’40 Act
Financial advisors are increasingly enticed by alternative investment strategies available in the comfort of regulated 1940 Act funds. Equity long-short is a hedge fund strategy that may translate best into these vehicles. Not only can these funds short individual shares that are sufficiently liquid, but there’s an abundance of ETFs that offer all sorts of inverse exposure.

From a fiduciary, due diligence and liquidity perspective, ’40 Act funds appear to be a lot easier to deal with than hedge funds. Regulatory oversight suggests verification of these funds’ legitimacy. Advisors, nonetheless, still need to do their homework.

Mainstay Marketfield (MFLDX) is the largest such player in the space, running $19 billion. It has generated nearly 8.5% annualized returns since it started up in July 2007, with annualized volatility that has run around 9% over the past five years.

“Our fund takes a different, top-down approach to investing than most hedged equity funds, which tend to invest bottom-up,” explains manager Michael Aronstein, who has been running the fund since inception. The manager looks for broader macro themes to guide his long and short positions.

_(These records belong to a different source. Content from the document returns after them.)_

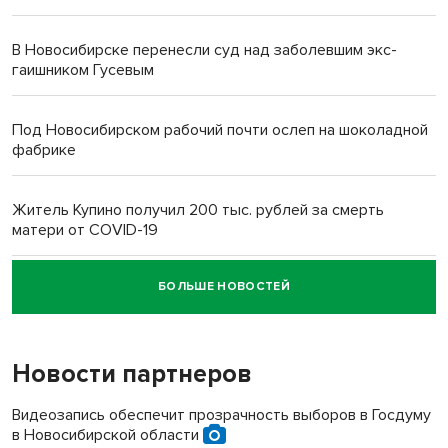
В Новосибирске перенесли суд над заболевшим экс-
гаишником Гусевым
Под Новосибирском рабочий почти ослеп на шоколадной
фабрике
Житель Купино получил 200 тыс. рублей за смерть
матери от COVID-19
БОЛЬШЕ НОВОСТЕЙ
Новосибирский суд наказал водителя за смерть
пенсионерки на вокзале
Новости партнеров
«Мы живём на пастбище!»: в новосибирском селе лошади
терроризируют жителей
Видеозапись обеспечит прозрачность выборов в Госдуму
в Новосибирской области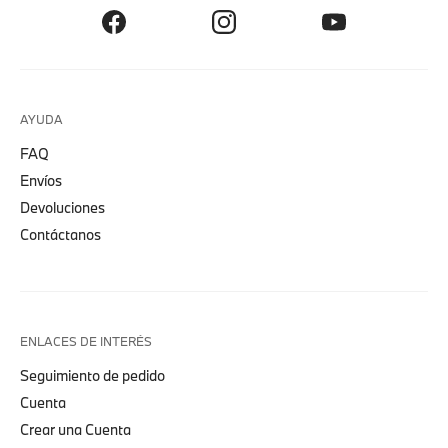
AYUDA
FAQ
Envíos
Devoluciones
Contáctanos
ENLACES DE INTERÉS
Seguimiento de pedido
Cuenta
Crear una Cuenta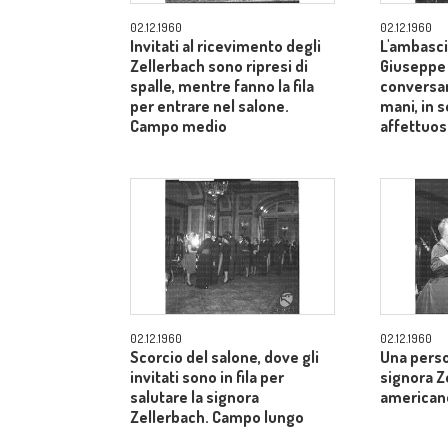
02.12.1960
02.12.1960
Invitati al ricevimento degli
L'ambasci
Zellerbach sono ripresi di
Giuseppe
spalle, mentre fanno la fila
conversan
per entrare nel salone.
mani, in 
Campo medio
affettuos
02.12.1960
02.12.1960
Scorcio del salone, dove gli
Una perso
invitati sono in fila per
signora Z
salutare la signora
american
Zellerbach. Campo lungo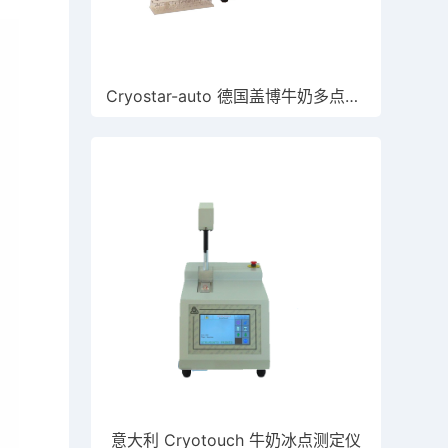
Cryostar-auto 德国盖博牛奶多点冰点仪
意大利 Cryotouch 牛奶冰点测定仪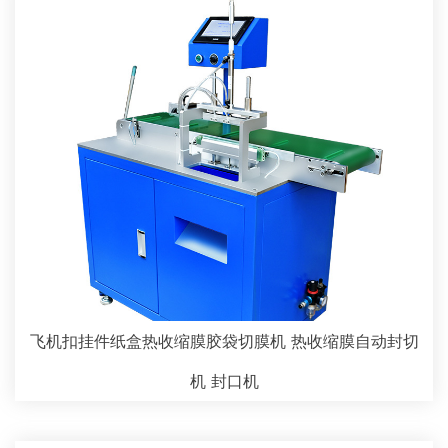
飞机扣挂件纸盒热收缩膜胶袋切膜机 热收缩膜自动封切
机 封口机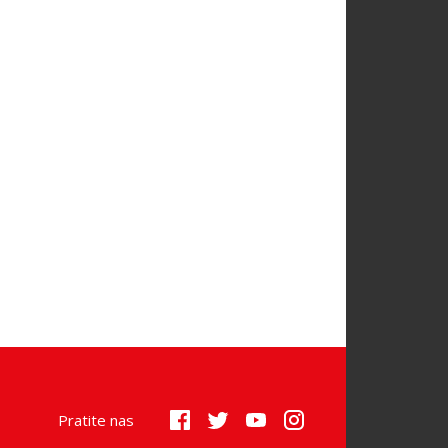
Pratite nas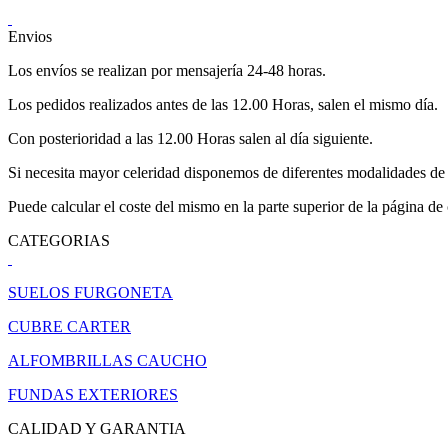
Envios
Los envíos se realizan por mensajería 24-48 horas.
Los pedidos realizados antes de las 12.00 Horas, salen el mismo día.
Con posterioridad a las 12.00 Horas salen al día siguiente.
Si necesita mayor celeridad disponemos de diferentes modalidades de 
Puede calcular el coste del mismo en la parte superior de la página de
CATEGORIAS
SUELOS FURGONETA
CUBRE CARTER
ALFOMBRILLAS CAUCHO
FUNDAS EXTERIORES
CALIDAD Y GARANTIA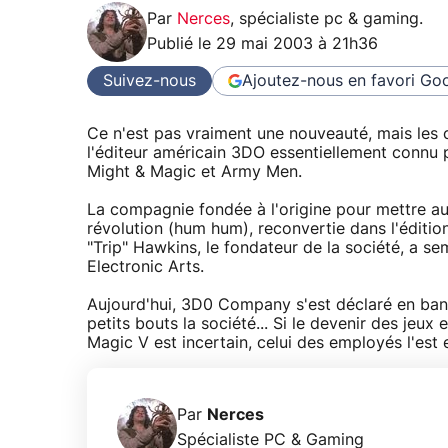
Par
Nerces
,
spécialiste pc & gaming
.
Publié le
29 mai 2003 à 21h36
Suivez-nous
Ajoutez-nous en favori
Goo
Ce n'est pas vraiment une nouveauté, mais les
l'éditeur américain 3DO essentiellement connu 
Might & Magic et Army Men.
La compagnie fondée à l'origine pour mettre au p
révolution (hum hum), reconvertie dans l'édition
"Trip" Hawkins, le fondateur de la société, a sem
Electronic Arts.
Aujourd'hui, 3D0 Company s'est déclaré en banq
petits bouts la société... Si le devenir des jeu
Magic V est incertain, celui des employés l'est 
Par
Nerces
Spécialiste PC & Gaming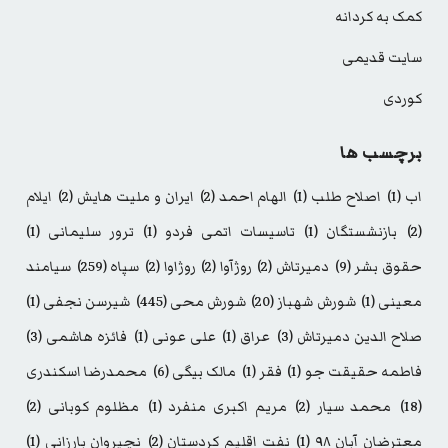
کمک به کردانه
سایت قدیمی
کوردی
برچسب ها
اب
(1)
اصلاح طلب
(1)
الهام احمد
(2)
ایران و ملیت هایش
(2)
ایلام
(2)
بازنشستگان
(1)
تاسیسات اتمی فردو
(1)
ترور سلیمانی
(1)
حقوق بشر
(9)
دمیرتاش
(2)
روژآوا
(2)
روژاوا
(2)
سپاه
(259)
سیامند
معینی
(1)
شورش شهباز
(20)
شورش محی
(445)
شیرسن نجفی
(1)
صلاح الدین دمیرتاش
(3)
عراق
(1)
علی عونی
(1)
فائزه هاشمی
(3)
فاطمه حقیقت جو
(1)
فقر
(1)
مالک بیگی
(6)
محمدرضا اسکندری
(18)
محمد سیار
(2)
مریم اکبری منفرد
(1)
مظلوم کوبانی
(2)
معترضان آبان ۹۸
(1)
نفت اقلیم کردستان
(2)
نچیروان بارزانی
(1)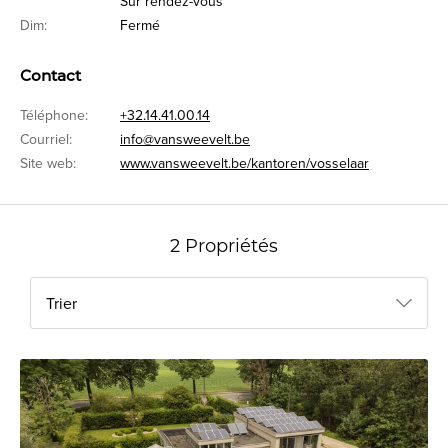
Sur rendez-vous
Dim:
Fermé
Contact
Téléphone:
+32.14.41.00.14
Courriel:
info@vansweevelt.be
Site web:
www.vansweevelt.be/kantoren/vosselaar
2 Propriétés
Trier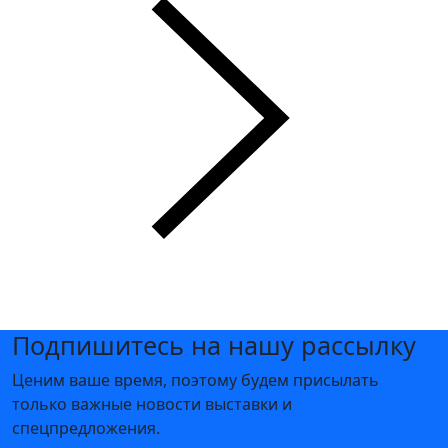
Подпишитесь на нашу рассылку
Ценим ваше время, поэтому будем присылать
только важные новости выставки и
спецпредложения.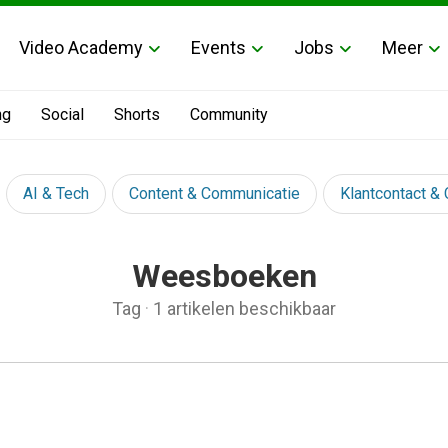
Video Academy
Events
Jobs
Meer
ng
Social
Shorts
Community
AI & Tech
Content & Communicatie
Klantcontact &
Weesboeken
Tag
·
1 artikelen beschikbaar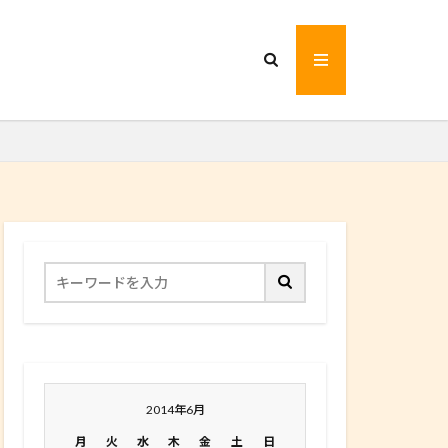
2014年6月
月
火
水
木
金
土
日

Between 2012 and early 2014, he played the European equity recovery, with a special emphasis on Irish stocks. “I was impressed by the government’s commitment of keeping corporate tax rates low despite budgetary hardship,” says Aronstein. As a result, the country appears to be emerging from the crisis economically stronger than many other European markets.

Aronstein does significantly alter his exposure; he ran a net long as low as 30% in 2011 to a net long peak of 75% in 2009. But typically his book is net long around 60%. And while 70% of assets are in equity, about a third could be in macro plays like commodities, currencies, interest rates and stock indices.

Hedge funds require more work to vet, their regulatory oversight is less robust, they are less liquid than ’40 Act funds, and their operations involve more moving parts that can go wrong. Minimum investments are much higher, as are their fees.

But these managers tend to be a different breed, more aggressive, willing to explore more obscure spaces. For sure one can get burned. But the right long/short hedge fund managers can offer superior performance and risk management across most markets.